(221b) Micelle's Role in Contributing to Reduce the Dynamic Surface Tension at An Air/Water Interface

Authors: 
Huang, F., City College of New York
Bhole, N., City College and Graduate Center, City University of New York
Maldarelli, C., The City College of New York


In the conventional studies of the surfactant transport from a micellar solution onto an air/water interface, the micelle's contribution to the dynamic surface tension reduction is solely taken as a reservoir which can release monomer when the micelle and monomer equilibrium in the bulk is disturbed by the depletion of monomer from the bulk due to the adsorption of monomer onto the interface.
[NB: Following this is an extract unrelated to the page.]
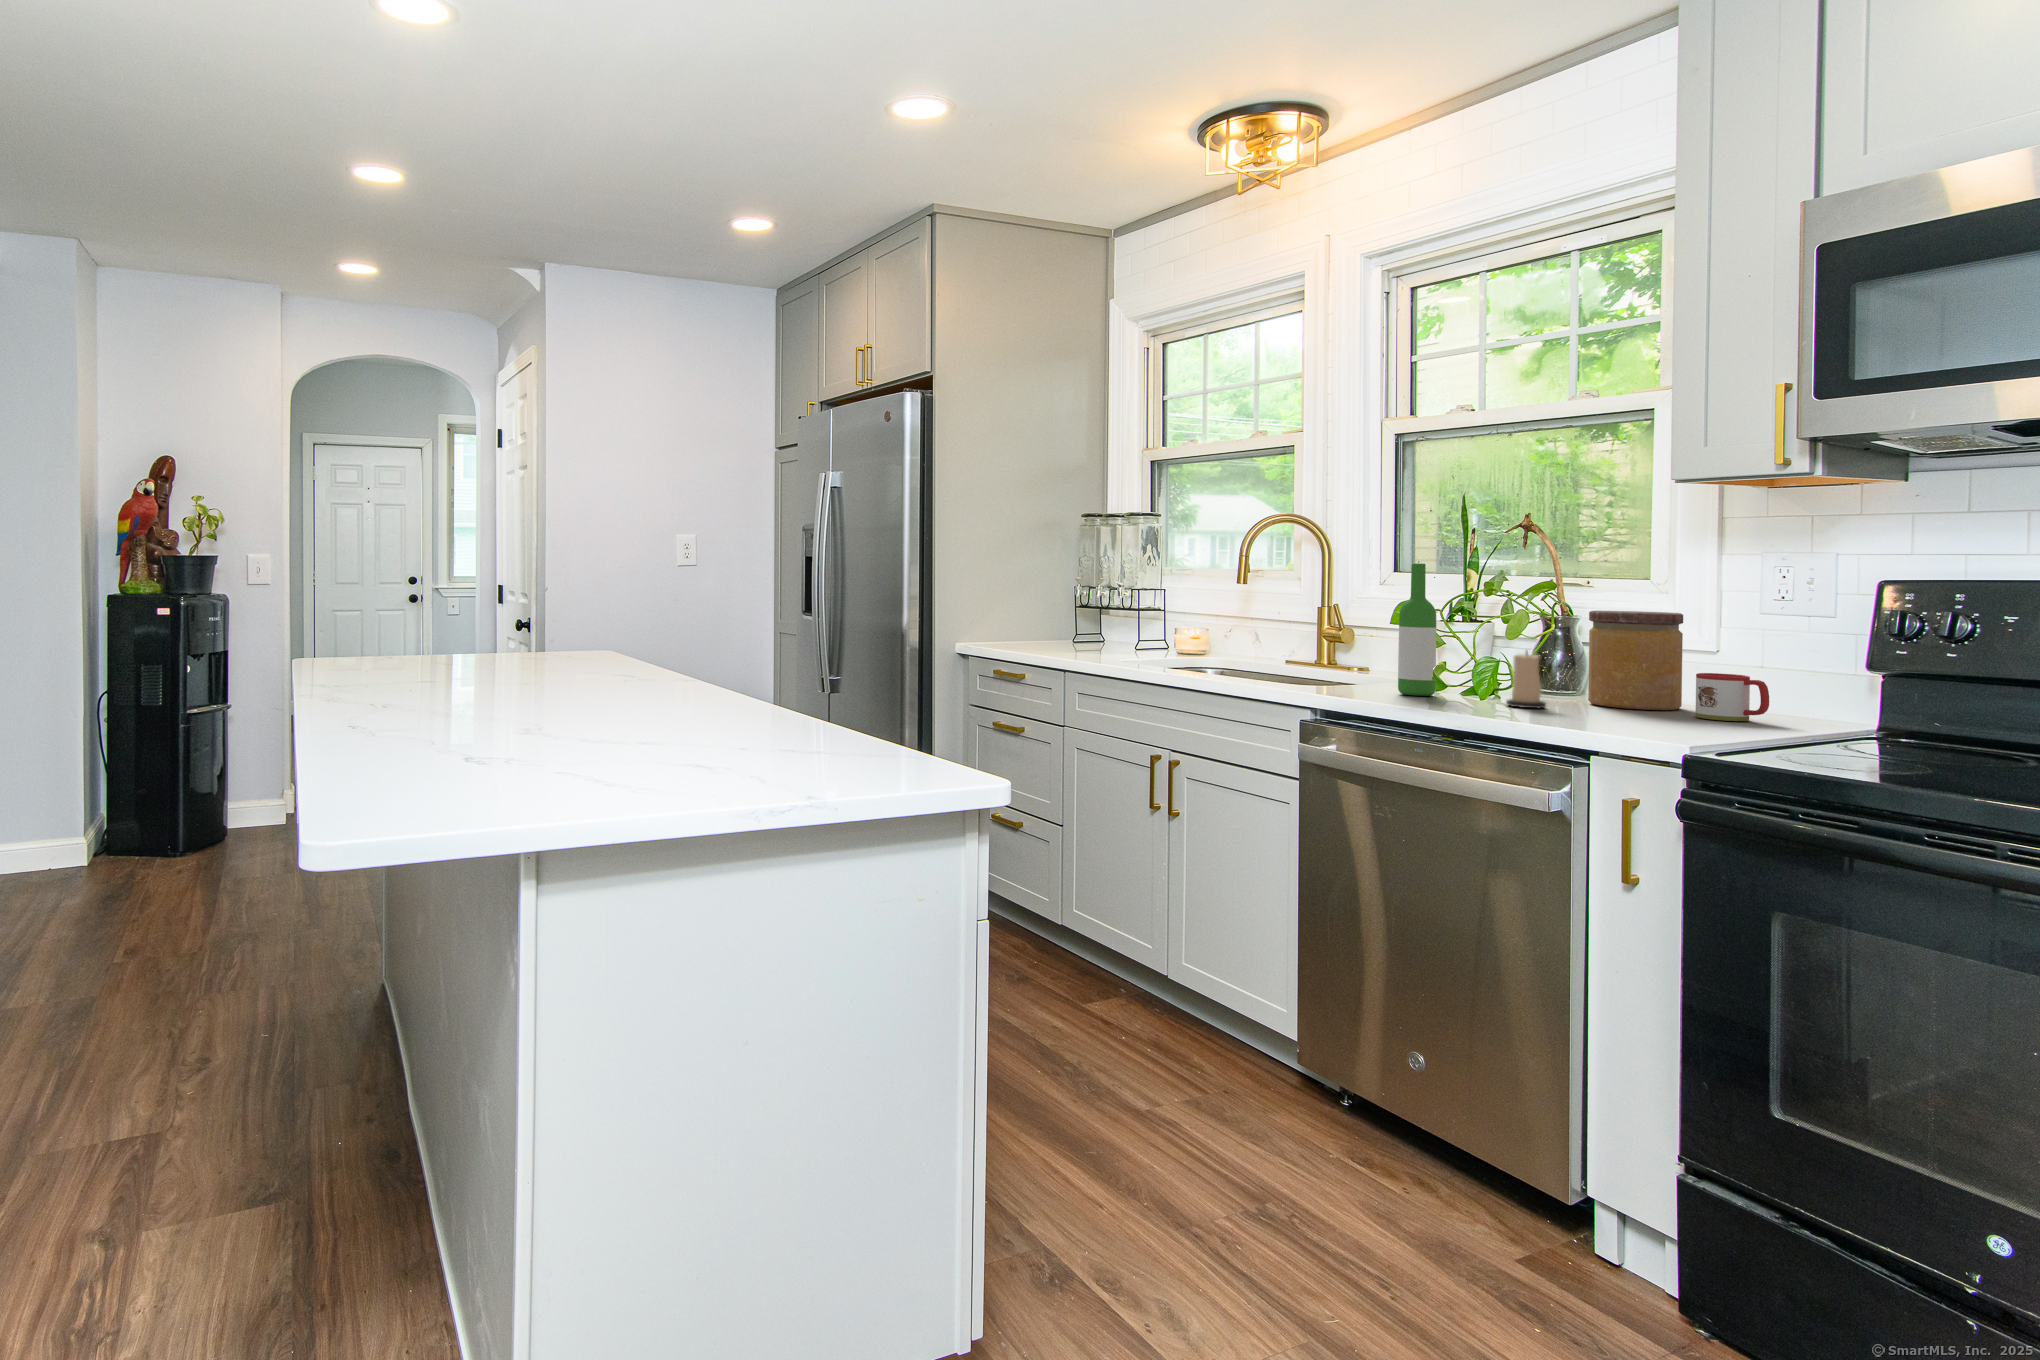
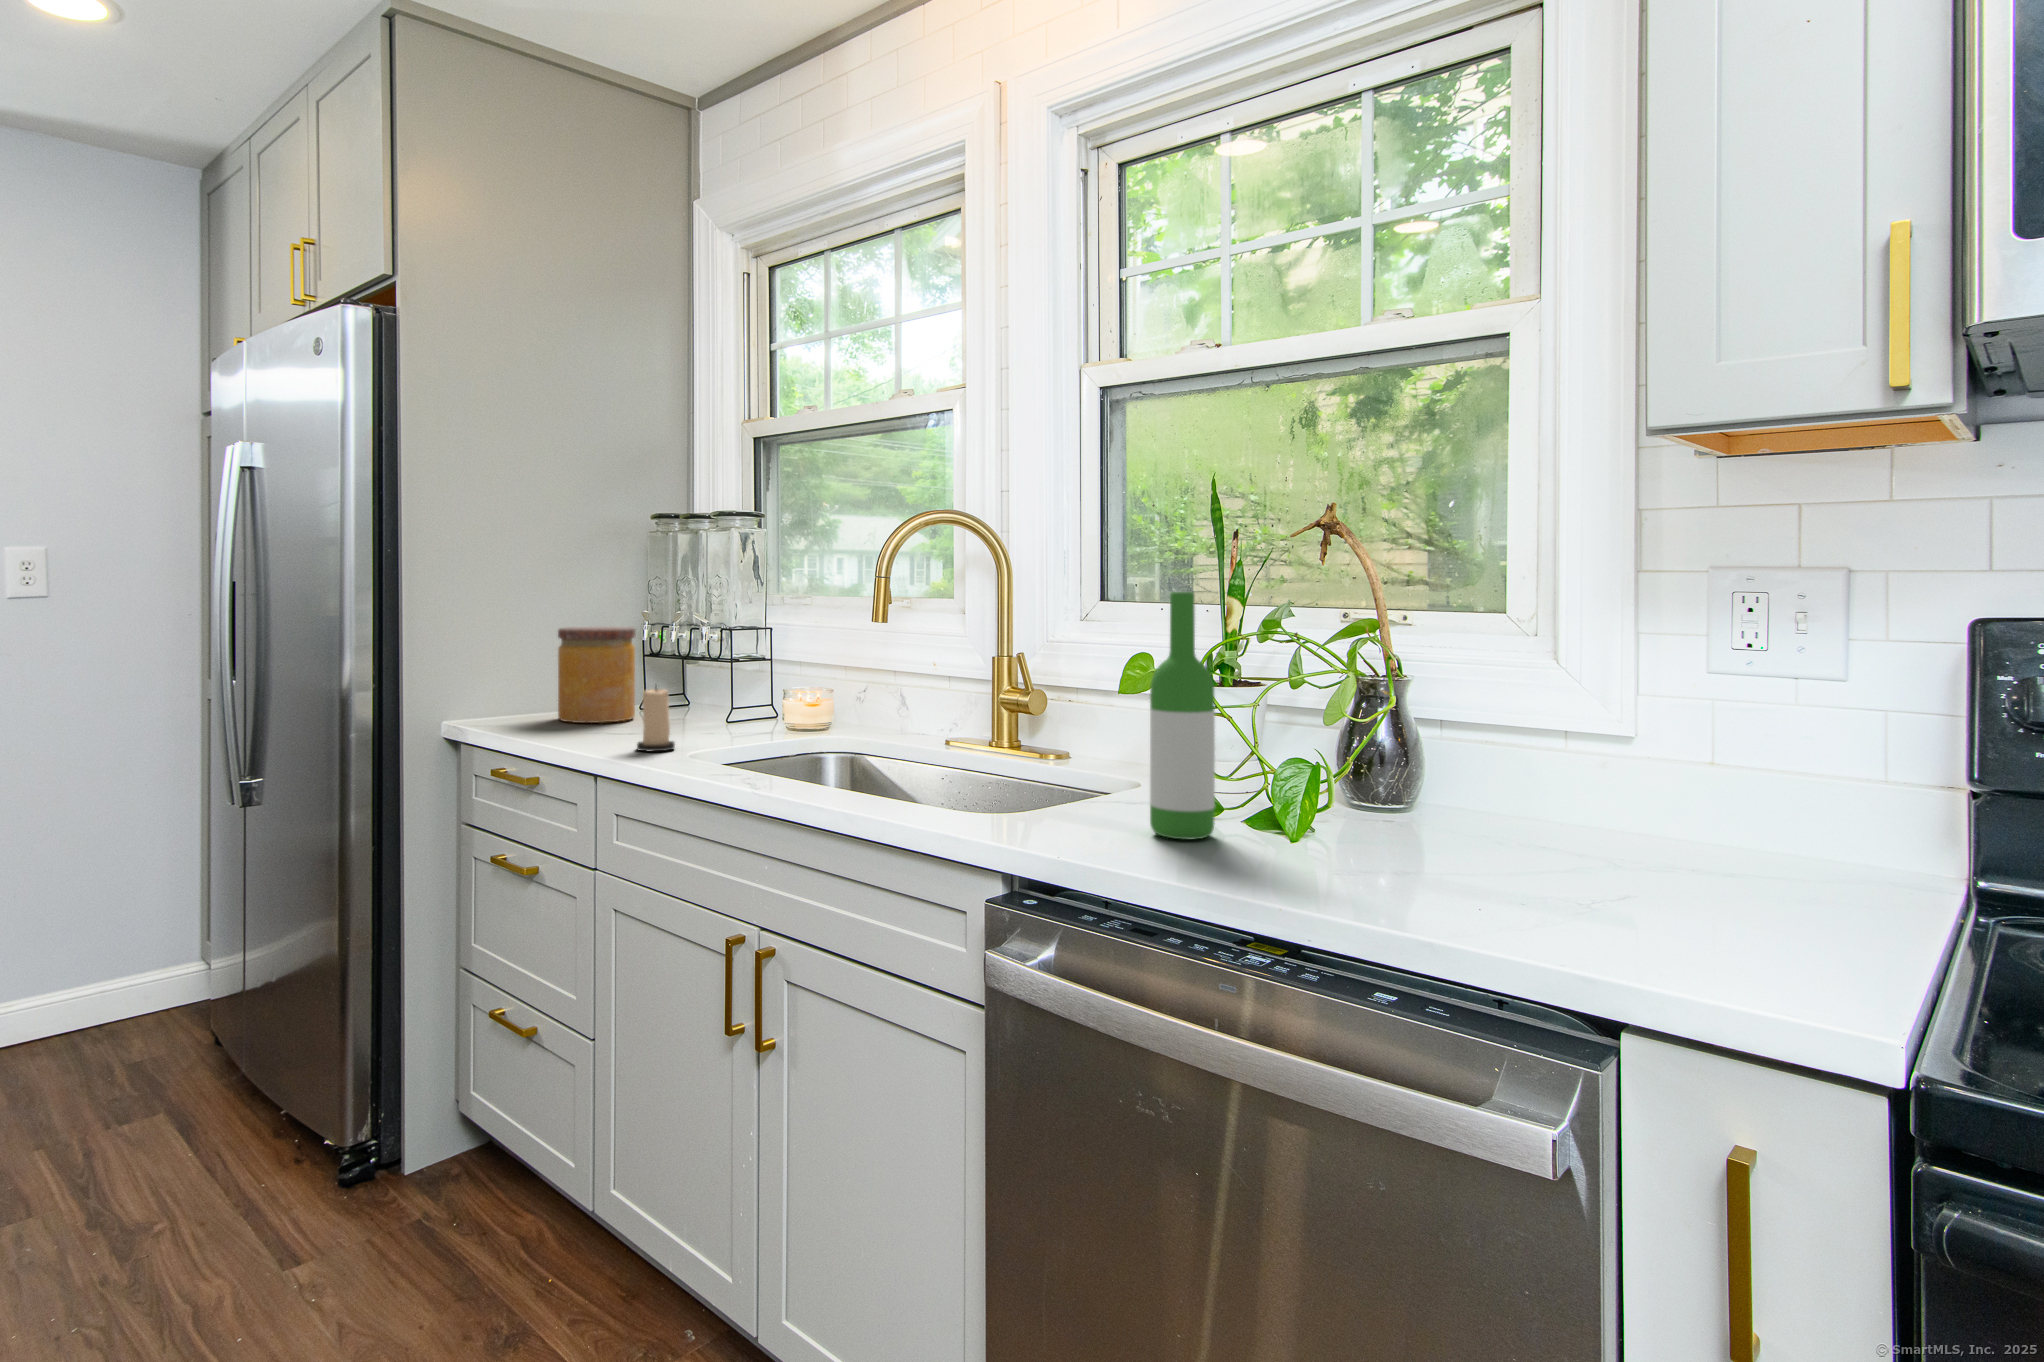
jar: present [1588,611,1683,710] -> present [558,627,636,723]
candle: present [1506,652,1546,708] -> present [637,687,675,751]
mug: present [1696,673,1769,721] -> none [1693,795,1843,896]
The fact that the highest concentration of the monomer can be replenished by micelle breakup in the bulk is the critical micelle concentration (CMC) imposes a kinetic limit on this route. There is observed contradiction between this kinetic limit and the experimental results obtained by the pendant bubble apparatus showing that highly concentrated micellar solution can relax the surface tension much faster than the kinetic limit can predict.

In this paper, the theory and experimental study of the surfactant transport from the micelle solution includes the novel route that micelle can directly adsorb onto the interface and then break up into monomers which can be incorporated into the surface monolayer later. Fluorescence resonance energy transfer (FRET) study using confocal laser scanning microscope is carried out to show the experimental evidence of the micelle direct adsorption. The FRET donor (NBD labeled phospholipid) is spread on a clean air/water interface of a pure water layer. The FRET acceptor (Nile red) is incorporated into micelle core of Hexaethylene glycol monotetradcyl ether surfactant (C14E6). After the introduction of the acceptor labeled micelle solution underneath the excited-donor labeled air water interface, FRET emission with excited acceptor single is detected by confocal. The excited acceptor has to be in the vicinity of the donor (on the surface) to be excited, and the acceptor can only be transported onto the surface by the direct micelle adsorption route, in which micelle direct adsorb onto the surface, break up and release the acceptor, which than can be incorporated into the surface monolayer.